The yield on the 10-year Treasury fell to 3.94% from 3.99% late Thursday. But it’s still well above the 3.70% level that it briefly sank to on Monday, when fear was surging and investors were speculating the Fed may even have to call an emergency meeting to cut rates.
After seemingly getting the Bank of Japan to stop hiking rates for now, Wall Street’s goal “now appears to be bossing the Fed into big rate cuts,” Bank of America strategist Michael Hartnett said in a BofA Global Research report.
Reports next week could drive more swings. On Thursday will come an update on how much shoppers are spending at U.S. retailers. Households at the lower end of the income spectrum have been struggling for a while to keep up with still-rising prices, but economists expect the report to show a return to growth after a stall in retail spending during June.
Another report on Thursday will show how many U.S. workers are applying for unemployment benefits. The most recent such report raised hopes for the economy after the prior week’s frightened investors.
Looming over them all will be the latest updates on inflation. A worst-case scenario would be if Tuesday’s and Wednesday’s updates on inflation show higher-than-expected rises in prices at the wholesale and consumer levels, while the week’s other reports show a sharp weakening of the economy.
That would be a toxic mix for the Federal Reserve, which doesn’t have a good way to fix such a mess. The central bank could lower interest rates, which would give the U.S. economy an upward push but also threaten to worsen inflation. Or it could keep its main interest rate at a two-decade high, where it’s been roughly a year. That would put downward pressure on inflation but also inflict more pain on the economy.
To be sure, even though the U.S. economy is slowing, it is not in a recession. And many economists still see one as unlikely. At EY, for example, Chief Economist Gregory Daco called the sell-off in global markets following Friday’s weak jobs report “disproportionate” and puts a 60% probability on the economy staying strong enough to avoid a recession for the next 12 months.

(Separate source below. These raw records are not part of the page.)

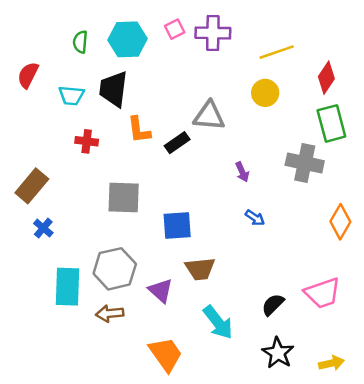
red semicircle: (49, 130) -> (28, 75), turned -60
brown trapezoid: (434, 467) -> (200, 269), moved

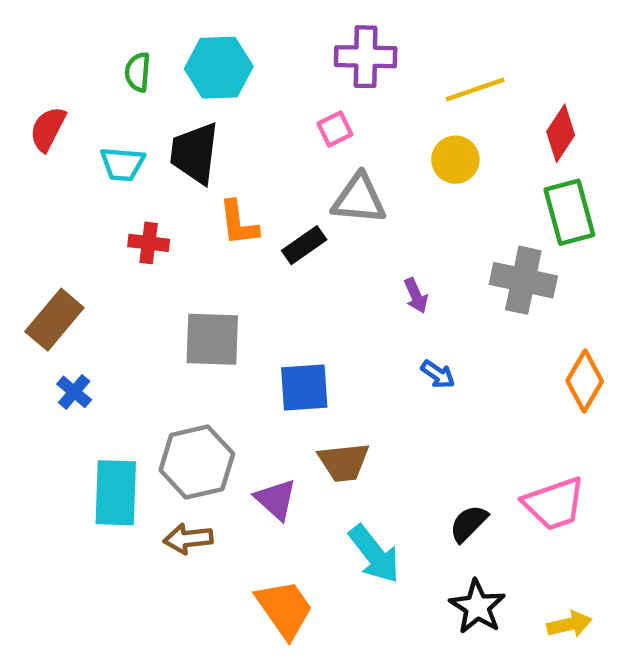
pink square: (175, 29) -> (335, 129), moved

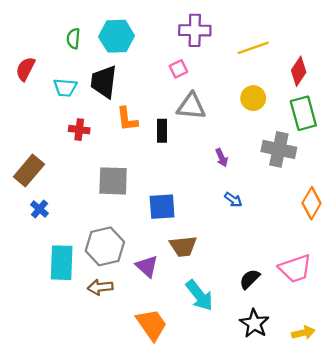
yellow circle: (455, 160) -> (253, 98), moved
black rectangle: (304, 245) -> (162, 131), turned -55

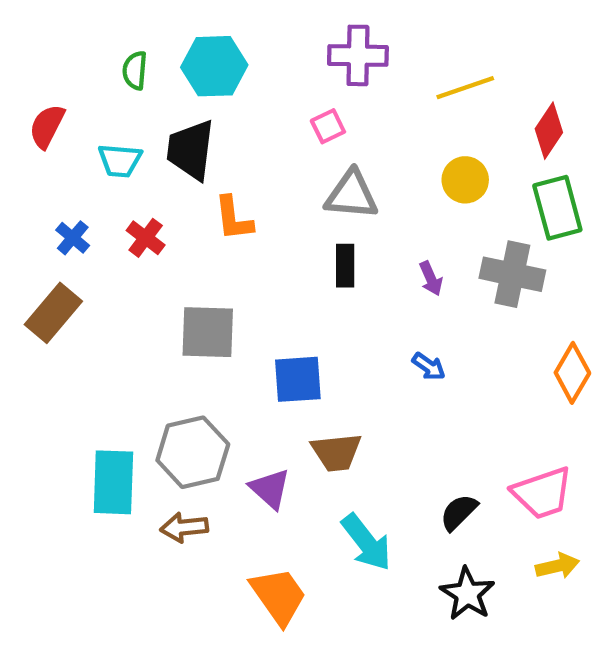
red cross: (79, 130) -> (146, 238), turned 30
black rectangle: (162, 131) -> (345, 266), moved
purple arrow: (222, 158) -> (431, 279), moved
blue cross: (39, 209) -> (73, 238), moved
yellow arrow: (303, 333) -> (557, 566), moved

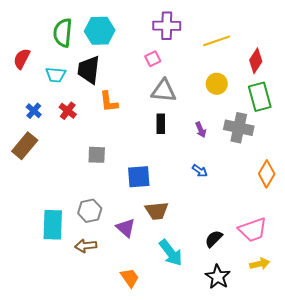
green semicircle: (135, 70) -> (63, 33), size x1.6
gray square: (208, 332) -> (97, 155), size x0.7
gray hexagon: (193, 452) -> (90, 211), size x0.7
orange trapezoid: (279, 596) -> (130, 278), size x0.7

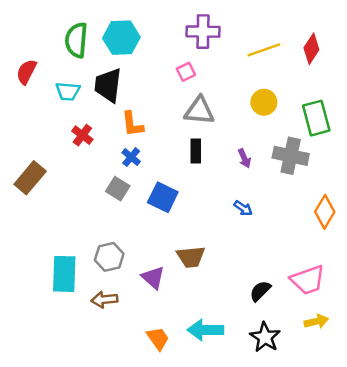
red diamond: (256, 61) -> (311, 49), moved
blue cross: (34, 111) -> (131, 157), moved
gray square: (97, 155) -> (118, 189), turned 30
blue square: (139, 177) -> (163, 197), moved, turned 30
cyan arrow: (171, 253) -> (205, 330), moved, turned 128

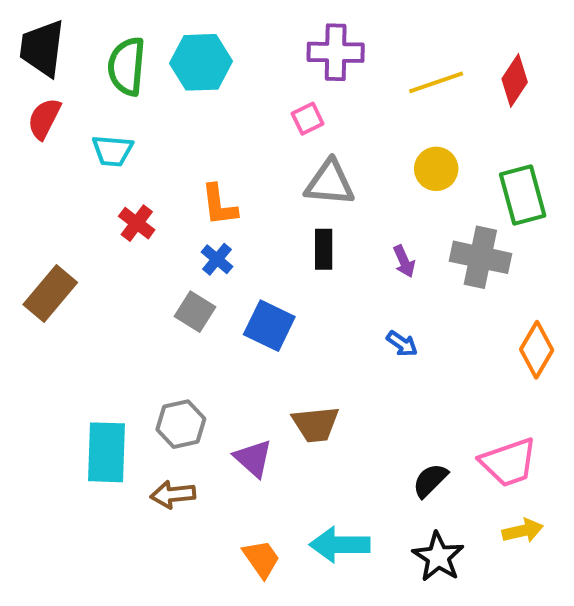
black trapezoid: (108, 85) -> (42, 48), moved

A third factor that’s sent markets spinning recently is increased skepticism about Wall Street’s rush into artificial-intelligence technology, and how much in profit growth it will really produce.
The frenzy around AI allowed a handful of Big Tech stocks to drive the S&P 500 to dozens of all-time highs this year, even as high rates weighed on other areas of the market. But the group of stocks known as the “Magnificent Seven” lost momentum last month amid criticism investors got carried away and took their prices too high.
How this handful of stocks performs carries extra impact on the S&P 500 and other indexes because they’re by far the market’s most valuable companies. They were mostly higher Friday after Taiwan Semiconductor Manufacturing Co., a major chip producer, said its revenue in July soared nearly 45% from a year earlier. TSMC’s stock that trades in the United States rose 1.1%.
Nvidia, which has become the poster child for the AI trade, flipped an earlier loss to rise 0.4%.
AP Business Writer Matt Ott contributed.